Robert C. Knox
I am a husband, father, rabid backyard gardener, and blogger on nature, books, films and other subjects based on the premise that there's a garden metaphor for everything. Still utopian and idealistic after all these years, I cover the arts for the Boston Globe's 'South' regional section. "My poems have been published recently by The Poetry Superhighway, Semaphore Journal, Scarlet Leaf Review, These and other journals. "Suosso's Lane," my recently published novel about the Sacco-Vanzetti case, is available at www.Web-e-Books.com.
In the childhood lands of western Long Island
we never knew such places existed.
Brownsville, city of churches and candy stores,
of painters trained on a more exacting continent,
glossing the dachas of the apparatchiks,
bagels wondrously round like love-tokens of tightly-wound dough
unlike the soft blown-up pool toys
of a later day in loose, indulgent, big-diner Suffolk County.
City too of sudden accidents, fatal mistakes.
A sister, then a mother;
A moveable childhood ensued, a stay among the better-off
in a high-hedged manse far beyond a city's outskirts,
somewhere perhaps among its jewelry drawers,
then back to a head-strong father
who went to the movies every night
in the days before the Dodgers won a pennant,
before the Japanese were exiled to camps,
lights doused along the shoreline while
U-boats hunted among the easy targets of American shipping.

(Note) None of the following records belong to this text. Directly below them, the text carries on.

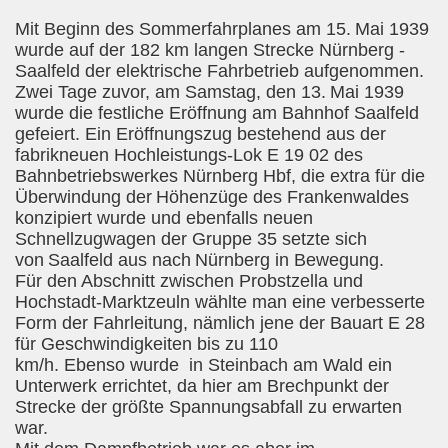
Mit Beginn des Sommerfahrplanes am 15.
Mai 1939
wurde auf der 182 km langen Strecke Nürnberg -
Saalfeld der elektrische Fahrbetrieb aufgenommen.
Zwei Tage zuvor, am Samstag, den 13.
Mai 1939
wurde die festliche Eröffnung am Bahnhof Saalfeld
gefeiert. Ein Eröffnungszug bestehend aus der
fabrikneuen Hochleistungs-Lok E 19 02 des
Bahnbetriebswerkes Nürnberg Hbf, die extra für die
Überwindung der
Höhenzüge des Frankenwaldes
konzipiert wurde und ebenfalls neuen
Schnellzugwagen der Gruppe 35 setzte sich
von
Saalfeld aus nach
Nürnberg in Bewegung.
Für den Abschnitt zwischen Probstzella und
Hochstadt-Marktzeuln wählte man eine verbesserte
Form der Fahrleitung, nämlich jene der Bauart E 28
für Geschwindigkeiten bis zu 110
km/h. Ebenso wurde in Steinbach am Wald ein
Unterwerk errichtet, da hier am Brechpunkt der
Strecke der größte Spannungsabfall zu erwarten
war.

Then activist postwar days of rallying to Paul Robeson concerts,
campaigning for Wallace,
sneaking into Tanglewood clad daringly in shorts,
having found a husband at the Young Communist League,
already a veteran but still the baby of the family,
who suffered an inflamed conscience over leaving his mother.
A Spartan wedding; a place of your own in the projects
inducing a fertile run of children uncomfortably close in age,
unlike the carefully spaced Episcopalian children
of some other New York.
Yours a union of night-school scholars:
years of tired homework at the kitchen table.

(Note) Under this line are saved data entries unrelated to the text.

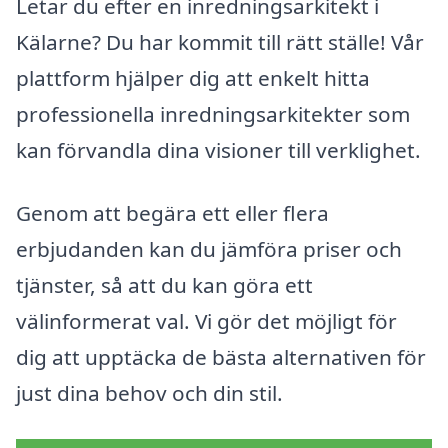
Letar du efter en inredningsarkitekt i
Kälarne? Du har kommit till rätt ställe! Vår
plattform hjälper dig att enkelt hitta
professionella inredningsarkitekter som
kan förvandla dina visioner till verklighet.
Genom att begära ett eller flera
erbjudanden kan du jämföra priser och
tjänster, så att du kan göra ett
välinformerat val. Vi gör det möjligt för
dig att upptäcka de bästa alternativen för
just dina behov och din stil.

Degreed, a late-starting career launched in fostering
the kindergarten sensibilities of lives spent close to the floor,
while an upward trend at home opens the Palisades in a sunset window.

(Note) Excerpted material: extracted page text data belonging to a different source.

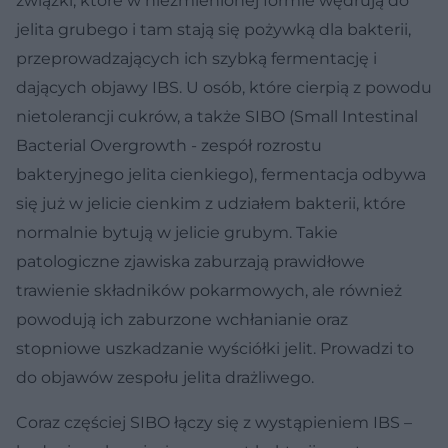
związki, które w niezmienionej formie wędrują do
jelita grubego i tam stają się pożywką dla bakterii,
przeprowadzających ich szybką fermentację i
dających objawy IBS. U osób, które cierpią z powodu
nietolerancji cukrów, a także SIBO (Small Intestinal
Bacterial Overgrowth - zespół rozrostu
bakteryjnego jelita cienkiego), fermentacja odbywa
się już w jelicie cienkim z udziałem bakterii, które
normalnie bytują w jelicie grubym. Takie
patologiczne zjawiska zaburzają prawidłowe
trawienie składników pokarmowych, ale również
powodują ich zaburzone wchłanianie oraz
stopniowe uszkadzanie wyściółki jelit. Prowadzi to
do objawów zespołu jelita drażliwego.
Coraz częściej SIBO łączy się z wystąpieniem IBS –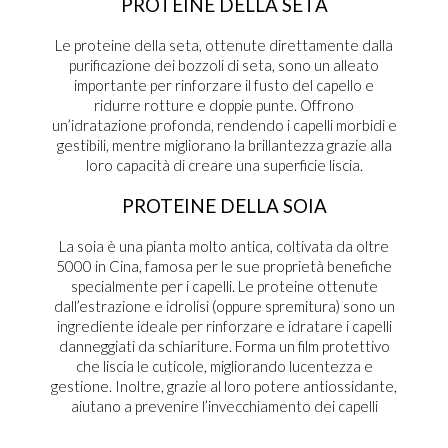
PROTEINE DELLA SETA
Le proteine della seta, ottenute direttamente dalla
purificazione dei bozzoli di seta, sono un alleato
importante per rinforzare il fusto del capello e
ridurre rotture e doppie punte. Offrono
un’idratazione profonda, rendendo i capelli morbidi e
gestibili, mentre migliorano la brillantezza grazie alla
loro capacità di creare una superficie liscia.
PROTEINE DELLA SOIA
La soia è una pianta molto antica, coltivata da oltre
5000 in Cina, famosa per le sue proprietà benefiche
specialmente per i capelli. Le proteine ottenute
dall’estrazione e idrolisi (oppure spremitura) sono un
ingrediente ideale per rinforzare e idratare i capelli
danneggiati da schiariture. Forma un film protettivo
che liscia le cuticole, migliorando lucentezza e
gestione. Inoltre, grazie al loro potere antiossidante,
aiutano a prevenire l’invecchiamento dei capelli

And you, a woman of principles named school principal,
resigning some years later, in protest of a bureaucratic bump,
to study art at the Metropolitan.
Decades roll alongside the Hudson.
Student of Mannerists, also of manors, Tanglewood Friend;
vacation home a modest estate (summers only) you called a "tree house,"
set in a greenwood village
surrounding a bowl of good fortune, idyllic skies, occasional boomers
that chased the cat beneath the bed
and set the cat-owner to worried pacing.
Stages of age, arthritis, the usual reductions;
doctored Manhattan-centric on gentility and denial,
stiffened by a brave foretelling:
the celebration of that milestone of the far-fields,
the peak experience, matured in the burnished gold
of time's reflections.
A ninth decade accomplished:
a century to come.
Out for a ride, a mated pair on a joy ride,
parsing contentedly the vineyards and strawberry festivals,
sun shining, consuming the countryside with our eyes.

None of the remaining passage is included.